-Hiç batmayan güneş, adalet güneşidir.-

Toplumsal aydınlığın kaynağı ve güvencesi olan adalet, görevli yargının ortaya koyduğu en büyük değerdir. İnsan değerinin simgesi olan onuru, adaletin yaşam hakkıyla birlikte koruduğu en anlamlı kişilik belirtecidir. Güven, koruma, savunma, dayanışma, destek, açılım, edinme konularında en etkin güç olarak yaşama katkı veren adaletin değerini belirtmek oldukça güçtür. En yalın anlatımıyla insanlığın güneşidir. Ne var ki son zamanlarda çelişkili, yanlı olduğu vurgulanan kimi kararlarıyla eleştiri alan yargı organları, adalet kavramını gölgeleyenler içinde önde gelmekle suçlanmaktadır. Yanlız yargının konusu olan işlem ve eylemler değil, bu aşamaya gelmeden söz konusu olan durumlar ve tutumlara ilişkin uygulamalar adalet değerini tartışma konusu yapmaktadır. Başta devlet yöneticileriyle yargı görevlileri olmak üzere kararları yerine getirme aşamasındaki herkes sorumludur.

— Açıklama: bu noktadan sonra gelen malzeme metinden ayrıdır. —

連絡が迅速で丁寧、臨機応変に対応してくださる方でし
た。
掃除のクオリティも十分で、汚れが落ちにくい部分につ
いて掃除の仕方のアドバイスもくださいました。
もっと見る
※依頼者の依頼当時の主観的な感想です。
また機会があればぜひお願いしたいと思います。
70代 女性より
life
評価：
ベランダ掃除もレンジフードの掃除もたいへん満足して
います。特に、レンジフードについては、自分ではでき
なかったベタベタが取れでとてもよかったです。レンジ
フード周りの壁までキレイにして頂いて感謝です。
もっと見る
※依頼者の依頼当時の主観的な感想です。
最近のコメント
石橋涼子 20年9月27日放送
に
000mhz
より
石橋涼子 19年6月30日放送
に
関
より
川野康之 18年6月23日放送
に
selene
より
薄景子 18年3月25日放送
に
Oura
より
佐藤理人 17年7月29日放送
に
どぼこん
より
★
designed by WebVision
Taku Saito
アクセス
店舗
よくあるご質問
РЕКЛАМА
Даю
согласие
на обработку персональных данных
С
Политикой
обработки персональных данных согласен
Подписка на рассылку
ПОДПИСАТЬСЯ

En büyük kıyım, en kötü yıkım, yanlı yargının işlemleridir ya da böyle görülmesi, böyle bilinmesidir. İnsanlık, özgürlük, yaşam güvencesi olan yargılama yaşam güvencesi ve yaşam güneşidir. Yandaşlık, karşıtlık, kuşku ve yalan yargının yıkımıdır. Yargıda görevli her birey ile özellikle hukuk eğitimi alarak görev yüklenenler duyarlık, ilgi, çalışkanlık ve özellikle yansızlık konusunda olağanüstü özenli davranmak zorundadır. Vicdan sorunu olarak öncelik alan sorumluluk duygusu asla ödün ve özür kabul edemez.

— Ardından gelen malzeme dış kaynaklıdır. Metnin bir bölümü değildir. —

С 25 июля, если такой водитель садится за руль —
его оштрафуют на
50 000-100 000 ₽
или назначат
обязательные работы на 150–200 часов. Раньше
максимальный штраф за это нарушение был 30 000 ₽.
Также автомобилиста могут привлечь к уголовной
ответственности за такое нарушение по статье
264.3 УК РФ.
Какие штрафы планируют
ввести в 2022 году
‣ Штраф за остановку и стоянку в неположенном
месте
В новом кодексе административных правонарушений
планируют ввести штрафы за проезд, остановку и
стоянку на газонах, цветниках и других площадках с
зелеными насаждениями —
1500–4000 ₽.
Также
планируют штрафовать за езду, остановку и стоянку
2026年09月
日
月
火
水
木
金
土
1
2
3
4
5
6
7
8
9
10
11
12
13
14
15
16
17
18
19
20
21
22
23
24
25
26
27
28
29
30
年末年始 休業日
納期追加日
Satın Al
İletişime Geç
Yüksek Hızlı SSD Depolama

Yargı konusunda endişe duymak, korkuya kapılmak bir yurttaş için en büyük sorun, en çekilmez ağırlıktır. Yaşam hakkına saldırılardan başlayarak yaşam güvenini gölgeleyen her davranış yargının sorumluluğudur. Bu nedenle tüm yargı çalışanlarının dikkati, duyarlığı, özeni ve öncelikle yasaları uygulama becerisiyle yansızlığı önemli ilkelerdir. Yargı görevlileriyle tüm çalışanlarının yaşam düzenlerinden tutum ve davranışlarına uzanan özenleri meslek aydınlığı ve başarısının temel koşullarıdır.

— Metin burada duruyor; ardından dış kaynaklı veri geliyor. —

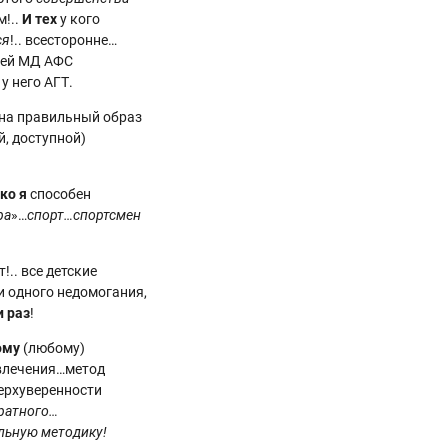
!..
И тех
у кого
ся
!.. всесторонне…
оей МД АФС
у него АГТ.
 на правильный образ
й, доступной)
ко я
способен
ра
»…
спорт…спортсмен
.. все детские
и одного недомогания,
и раз
!
ому
(любому)
влечения…метод
ерхуверенности
ратного…
льную методику!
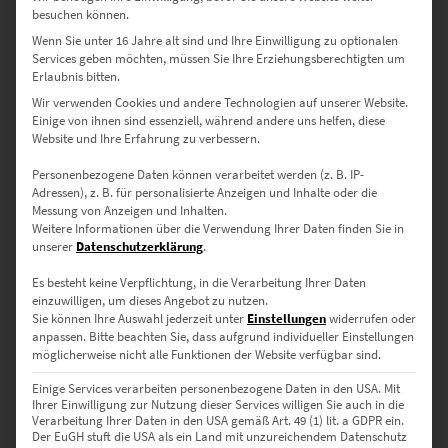
besuchen können.
Wenn Sie unter 16 Jahre alt sind und Ihre Einwilligung zu optionalen
Services geben möchten, müssen Sie Ihre Erziehungsberechtigten um
Erlaubnis bitten.
EZ00260 Rotterdam Central Station
Wir verwenden Cookies und andere Technologien auf unserer Website.
Einige von ihnen sind essenziell, während andere uns helfen, diese
€
24,90
–
€
1.099,00
Website und Ihre Erfahrung zu verbessern.
Enthält 19% Mwst.
zzgl.
Versand
Personenbezogene Daten können verarbeitet werden (z. B. IP-
Lieferzeit: ca. 10 Werktage
Adressen), z. B. für personalisierte Anzeigen und Inhalte oder die
Messung von Anzeigen und Inhalten.
Weitere Informationen über die Verwendung Ihrer Daten finden Sie in
unserer
Datenschutzerklärung
.
Dieses Produkt weist mehrere Varianten auf. Die Optionen können auf der Produktseite gewählt werden
Es besteht keine Verpflichtung, in die Verarbeitung Ihrer Daten
einzuwilligen, um dieses Angebot zu nutzen.
Sie können Ihre Auswahl jederzeit unter
Einstellungen
widerrufen oder
anpassen.
Bitte beachten Sie, dass aufgrund individueller Einstellungen
möglicherweise nicht alle Funktionen der Website verfügbar sind.
Einige Services verarbeiten personenbezogene Daten in den USA. Mit
Ihrer Einwilligung zur Nutzung dieser Services willigen Sie auch in die
Verarbeitung Ihrer Daten in den USA gemäß Art. 49 (1) lit. a GDPR ein.
Der EuGH stuft die USA als ein Land mit unzureichendem Datenschutz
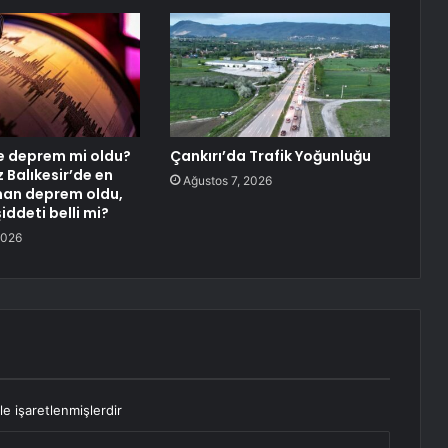
de deprem mi oldu?
Çankırı’da Trafik Yoğunluğu
Balıkesir’de en
Ağustos 7, 2026
man deprem oldu,
ddeti belli mi?
2026
le işaretlenmişlerdir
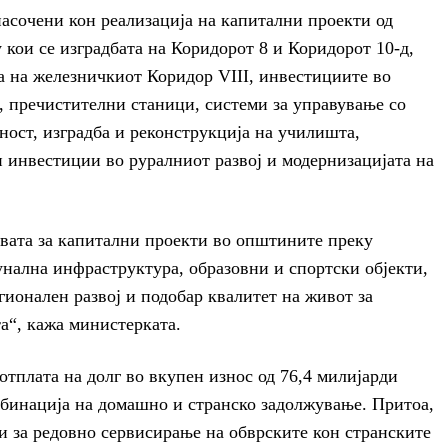
асочени кон реализација на капитални проекти од
 кои се изградбата на Коридорот 8 и Коридорот 10-д,
та на железничкиот Коридор VIII, инвестициите во
, пречистителни станици, системи за управување со
сност, изградба и реконструкција на училишта,
и инвестиции во руралниот развој и модернизацијата на
твата за капитални проекти во општините преку
нална инфраструктура, образовни и спортски објекти,
гионален развој и подобар квалитет на живот за
та“, кажа министерката.
отплата на долг во вкупен износ од 76,4 милијарди
мбинација на домашно и странско задолжување. Притоа,
и за редовно сервисирање на обврските кон странските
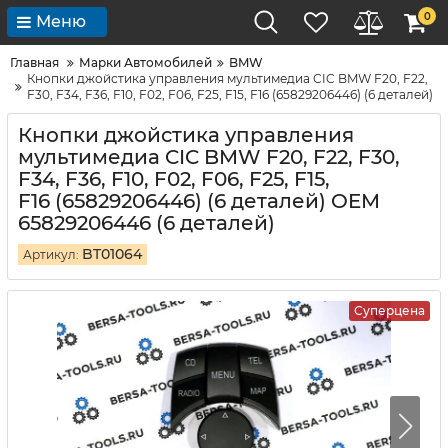
0
Меню
Главная
Марки Автомобилей
BMW
Кнопки джойстика управления мультимедиа CIC BMW F20, F22,
F30, F34, F36, F10, F02, F06, F25, F15, F16 (65829206446) (6 деталей)
Кнопки джойстика управления
мультимедиа CIC BMW F20, F22, F30,
F34, F36, F10, F02, F06, F25, F15,
F16 (65829206446) (6 деталей) OEM
65829206446 (6 деталей)
BT01064
Артикул:
Суперцена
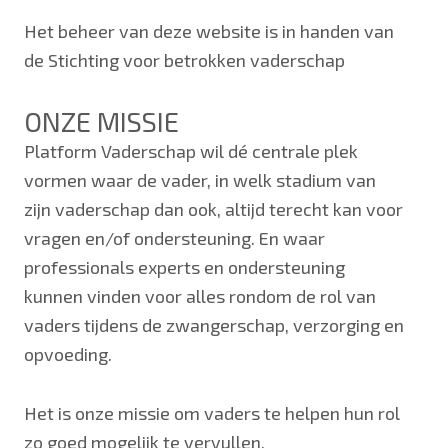
Het beheer van deze website is in handen van
de Stichting voor betrokken vaderschap
ONZE MISSIE
Platform Vaderschap wil dé centrale plek
vormen waar de vader, in welk stadium van
zijn vaderschap dan ook, altijd terecht kan voor
vragen en/of ondersteuning. En waar
professionals experts en ondersteuning
kunnen vinden voor alles rondom de rol van
vaders tijdens de zwangerschap, verzorging en
opvoeding.
Het is onze missie om vaders te helpen hun rol
zo goed mogelijk te vervullen.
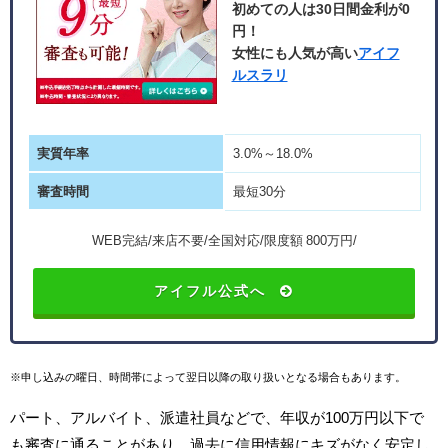
初めての人は30日間金利が0
円！
女性にも人気が高い
アイフ
ルスラリ
実質年率
3.0%～18.0%
審査時間
最短30分
WEB完結/来店不要/全国対応/限度額 800万円/
アイフル公式へ
※申し込みの曜日、時間帯によって翌日以降の取り扱いとなる場合もあります。
パート、アルバイト、派遣社員などで、年収が100万円以下で
も審査に通ることがあり、過去に信用情報にキズがなく安定し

Yargı güneşi önünde bulut olamaz. Bu güneş karanlığı kovar, aydınlığı korur. Yargıyı etkin güç olarak devletin temeli bilmek ve bunu her alanda gerçekleştirmek tüm ilgili ve yetkililerin sorumluluğu ve onur borcudur. Devletin yürürlüğe koyup uyguladığı kuralların doyurucu olması kadar uygulayan görevlilerin de anlayış ve özeni gereklidir. Ne var ki yasalarımız günün koşullarını karşılamakta yeterli değildir. İndirimler gelişigüzel kararlaştırılmakta, cezalar eyleme-duruma uygunlukta tartışılmakta, caydırıcılık öğesi savsaklanmakta, salıvermeler özenli olmamakta, “Hoşgörü” bir öğe olarak değil, karar organının daha çok kişisel özgörüsü (takdiri) olarak gündeme gelmektedir.

Adalet, toplum yaşamının yasal güvencesi, özgürlüğün ve barışın dayanağıdır. Bir özlem olarak değil, bir gerçek olarak toplum yaşamına güç ve ışık katacaktır. En önemli çizgi yurttaş eşitliği, fırsat eşitliği, insanlık gerekleriyle devlet güvencesidir. Adalet güneşinin aydınlatamayacağı, önleyemeyeceği karanlık yoktur. Yargının adalet güneşinin doğduğu ufuk olma özellik ve değerini taşıması, tanımı güç bir onurdur. Kimilerinin barışçı, birleştirici, dayanışmacı olacak yerde ayrımcı, bozguncu, kışkırtıcı çirkin sözleri, güven verici, ışık tutucu olacak yerde kavgaya özendirici konuşmaları kişiliklerini ve kuruluşlarını karartan ağır kusurlarıdır. Ayasofya Camii’nde ATATÜRK’ümüze lânet okuyan kara ve kötü sesin sahibini yüreklendiren, hezeyanına sessiz ve ilgisiz kalan yöneticilerle duruşlarıyla onu destekleyen aymazlara ne denilse azdır.